L’Atalanta fa bene a crederci?
«Sì, e lui lo sta dimostrando. I due anni in Under 23 gli sono serviti: continuità in Serie C e crescita. Poi serve sempre un allenatore che crede in te: oggi Juric ci crede. Non so quanti lo avrebbero fatto: pochi scommettono sui giovani, e così faticano a crescere».
Che idea ti sei fatto dell’Atalanta attuale?
«L’inizio è stato farraginoso: venivamo da una Champions conquistata e dall’addio di Gasperini dopo nove anni. Ripartire è sempre un’incognita e sarebbe stato difficile per chiunque. Con Gasp è cambiato tutto, anche il palcoscenico: da lotta salvezza a Europa. Nelle prime 2-3 gare ho visto il freno a mano tirato, anche per tanti infortuni e il caso Lookman: attenuanti ce n’erano. Adesso però rivedo l’Atalanta di sempre: anche con la Lazio, se qualcuno doveva vincere erano i nerazzurri. Purtroppo è mancata concretezza: davanti si è un po’ spreconi».
Il tuo giudizio sul reparto offensivo?
«Manca un finalizzatore. È andato via Retegui, capocannoniere della scorsa stagione, e Scamacca arriva da un anno e mezzo senza continuità per i problemi fisici. Oggi Lookman gioca da centravanti, ma non è il suo ruolo. L’unico neo è proprio la punta centrale: Krstovic non è, a mio avviso, un 14-16 gol a stagione. Attacca la profondità, è generoso, ma quei numeri non sono nelle sue corde e può diventare un problema. Bisogna sperare che Scamacca torni al 100%: nell’anno dell’Europa League aveva dimostrato di essere tornato lo Scamacca che conoscevamo».
Che idea ti sei fatto della Cremonese?
«È diversa da due anni fa. In panchina c’è Nicola, esperto di salvezze: è un colpo da 90, molto preparato. Ha acquistato giocatori funzionali alla A e non va sottovalutata: ha 10 punti, è organizzata e sulle palle inattive (angoli e piazzati) è pericolosa.

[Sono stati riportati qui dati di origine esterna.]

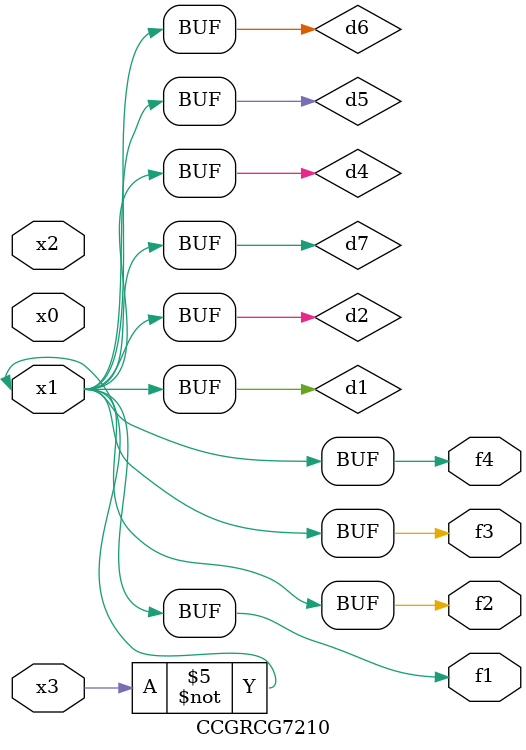
<source format=v>
module CCGRCG7210(
	input x0, x1, x2, x3,
	output f1, f2, f3, f4
);

	wire d1, d2, d3, d4, d5, d6, d7;

	not (d1, x3);
	buf (d2, x1);
	xnor (d3, d1, d2);
	nor (d4, d1);
	buf (d5, d1, d2);
	buf (d6, d4, d5);
	nand (d7, d4);
	assign f1 = d6;
	assign f2 = d7;
	assign f3 = d6;
	assign f4 = d6;
endmodule

</source>
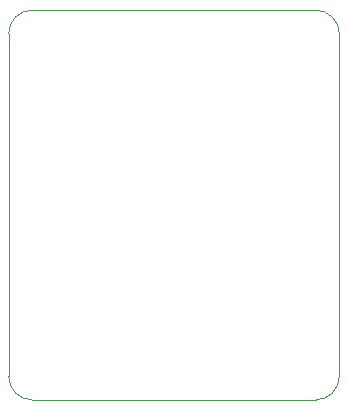
<source format=gbr>
%TF.GenerationSoftware,KiCad,Pcbnew,8.0.5*%
%TF.CreationDate,2024-12-20T11:39:28+13:00*%
%TF.ProjectId,eurorack_to_usb_7805,6575726f-7261-4636-9b5f-746f5f757362,rev?*%
%TF.SameCoordinates,Original*%
%TF.FileFunction,Profile,NP*%
%FSLAX46Y46*%
G04 Gerber Fmt 4.6, Leading zero omitted, Abs format (unit mm)*
G04 Created by KiCad (PCBNEW 8.0.5) date 2024-12-20 11:39:28*
%MOMM*%
%LPD*%
G01*
G04 APERTURE LIST*
%TA.AperFunction,Profile*%
%ADD10C,0.050000*%
%TD*%
G04 APERTURE END LIST*
D10*
X137000000Y-109000000D02*
G75*
G02*
X135000000Y-107000000I0J2000000D01*
G01*
X135000000Y-78000000D02*
G75*
G02*
X137000000Y-76000000I2000000J0D01*
G01*
X161000000Y-76000000D02*
X137000000Y-76000000D01*
X163000000Y-107000000D02*
G75*
G02*
X161000000Y-109000000I-2000000J0D01*
G01*
X161000000Y-76000000D02*
G75*
G02*
X163000000Y-78000000I0J-2000000D01*
G01*
X161000000Y-109000000D02*
X137000000Y-109000000D01*
X135000000Y-78000000D02*
X135000000Y-107000000D01*
X163000000Y-78000000D02*
X163000000Y-107000000D01*
M02*

</source>
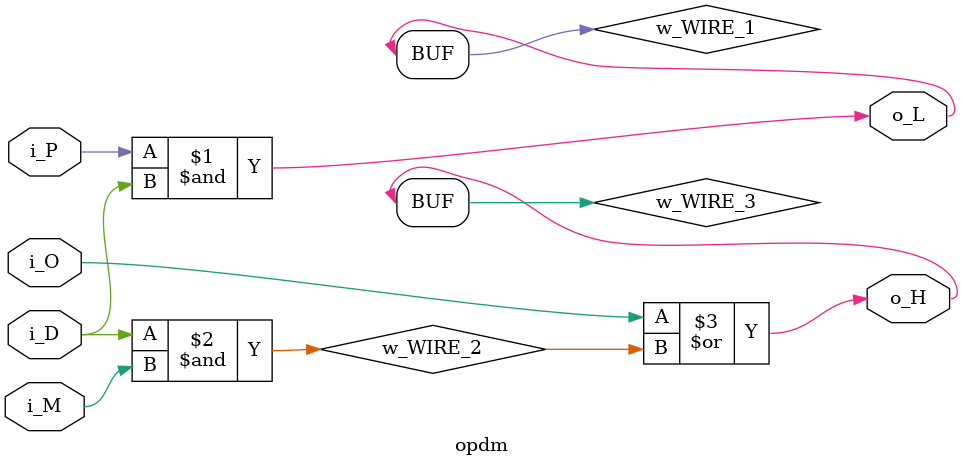
<source format=v>
module opdm
	(
	i_O,
	i_P,
	i_D,
  i_M,
	o_H,
	o_L
	);

    input i_O;
    input i_P;
    input i_D;
    input i_M;
    output o_H;
    output o_L;

    wire w_WIRE_1;
    wire w_WIRE_2;
    wire w_WIRE_3;

    assign w_WIRE_1 = i_P & i_D;
    assign w_WIRE_2 = i_D & i_M;
    assign w_WIRE_3 = i_O | w_WIRE_2;


    assign o_L = w_WIRE_1;
    assign o_H = w_WIRE_3;
endmodule

</source>
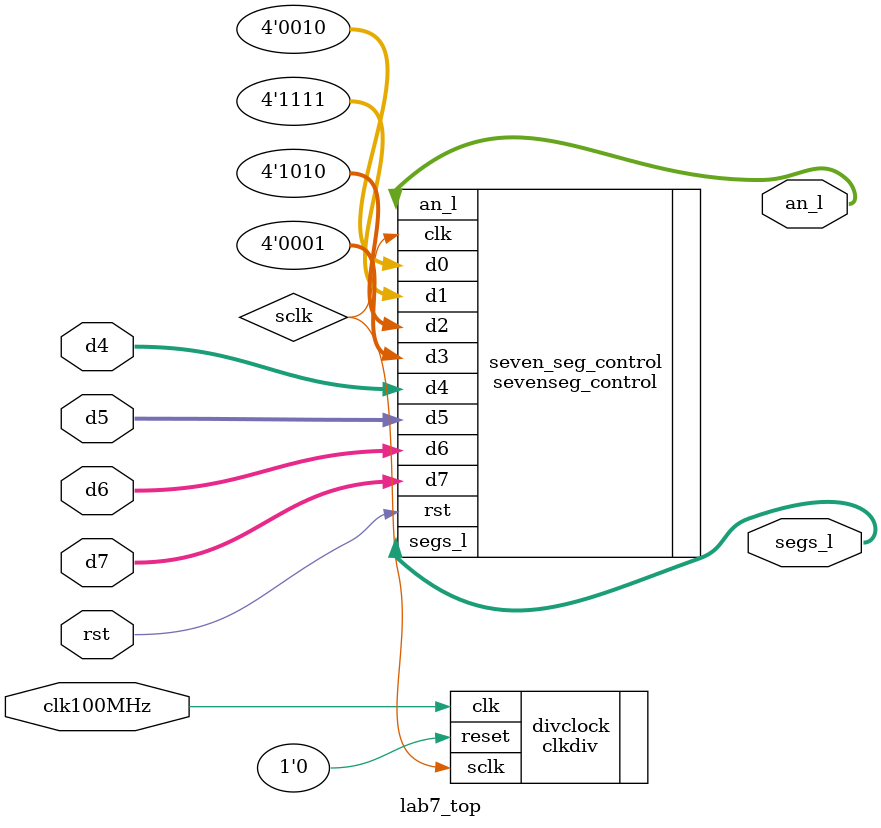
<source format=sv>
`timescale 1ns / 1ps


module lab7_top(input logic clk100MHz, rst, input logic [3:0]  d4, d5, d6, d7,
                output logic [7:0] an_l, output logic [6:0] segs_l);
                
    logic sclk;
    
    clkdiv #(.DIVFREQ(1000)) divclock(.clk(clk100MHz), .reset(1'b0), .sclk);
    sevenseg_control seven_seg_control(.clk(sclk), .rst, .d0(4'b0010), .d1(4'b1111), .d2(4'b1010), .d3(4'b0001), .d4, .d5, .d6, .d7, .an_l, .segs_l);
                
endmodule

</source>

L’Atalanta dovrà stare attenta: ha giocatori che si inseriscono bene, come Baschirotto e Terracciano, già con due gol a testa».
Di cosa ti occupi oggi?
«Ho sposato il progetto del Villa Valle e sono entusiasta. Ho ritrovato Pierluigi Orlandini e Marco Sgrò. È una società in crescita, che punta a migliorarsi anno dopo anno, soprattutto nel settore giovanile. Nei Dilettanti è raro trovare questa organizzazione, quasi professionistica. Alleno l’Under 14 e sono responsabile tecnico degli allenatori dell’attività di base».
Quando oggi parla dei suoi ragazzi o li vede fare il salto nel professionismo, nelle parole di Gianluca Temelin si sente l’eco di Zingonia: un calcio che educa oltre a formare. Temelin non si considera solo un ex giocatore dell’Atalanta, ma un prodotto della sua scuola, quella che unisce ambizione e umiltà. Per questo, ogni volta che rivede la maglia nerazzurra, un pezzo di sé torna a casa.